El presidente surcoreano, Roh Moo-hyun, cruzó a pie a las dos de la madrugada de este martes (hora española) la frontera con Corea del Norte, último símbolo de la Guerra Fría vigilado por medio millón de soldados. Este gesto simbólico marca el inicio de la segunda cumbre intercoreana en más de medio siglo, que celebrarán hasta el jueves Roh y el líder norcoreano, Kim Jong-il, en Pyongyang.

"Espero que, una vez la haya cruzado, más gente lo haga", dijo Roh en un breve mensaje antes de caminar durante 30 metros a través de la Zona Desmilitarizada entre las dos Coreas junto con una decena de personas, entre ellas su esposa, y ser recibido por las autoridades norcoreanas.

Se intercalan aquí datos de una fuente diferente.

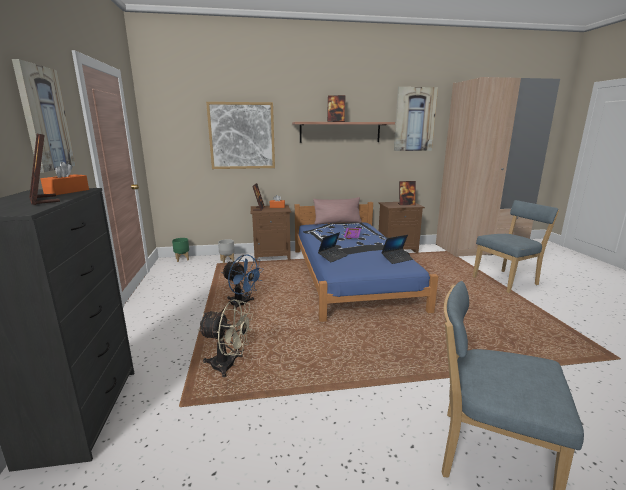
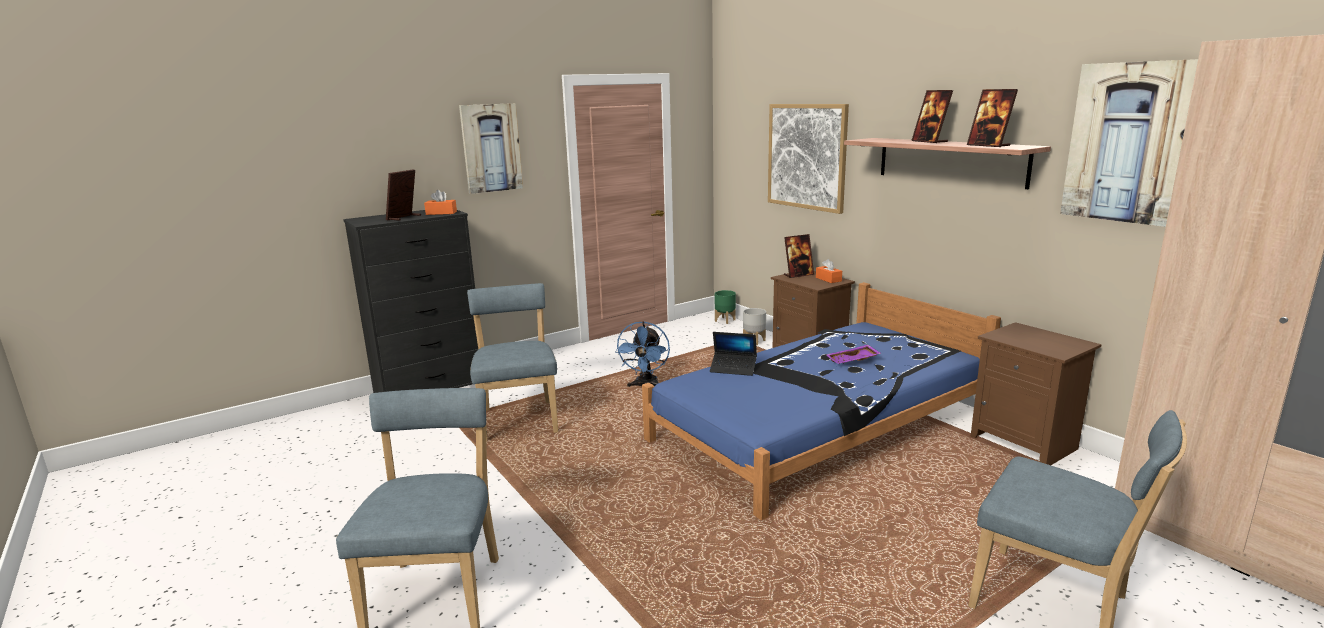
camera: 65 degrees right, 0 degrees up
(229, 365) = (519, 419): beige fan -> blue chair
(337, 222) = (918, 337): pink pillow -> none
(397, 259) = (785, 409): laptop -> none
(406, 204) = (1047, 344): picture frame -> picture frame (988, 145)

Los surcoreanos aguardan con esperanza, pero también cautela, los resultados de esta histórica cumbre que podría marcar un antes y un después en el camino hacia la paz y la unificación para dos países que, técnicamente, siguen en guerra desde hace medio siglo. Pero la desconfianza que su población siente hacia sus vecinos del norte, con sus constantes idas y venidas, atempera en parte el ambiente y ha provocado pequeñas manifestaciones de protesta en Seúl.

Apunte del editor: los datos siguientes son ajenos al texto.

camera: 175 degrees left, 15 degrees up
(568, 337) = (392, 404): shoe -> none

La nación coreana está dividida desde 1953 y la intención de ambos presidentes es que el encuentro suponga un primer paso en el camino para asentar definitivamente el entendimiento dentro la península. Por ejemplo, se espera algún tipo de ayuda económica del sur al norte, un nuevo compromiso de Pyongyang a favor de su desnuclearización y declaraciones favorables a zonas industriales en Corea del Norte similares a Kaesong, donde empresas surcoreanas emplean mano de obra norcoreana y donde se detendrá Roh a su regreso, en otro gesto simbólico.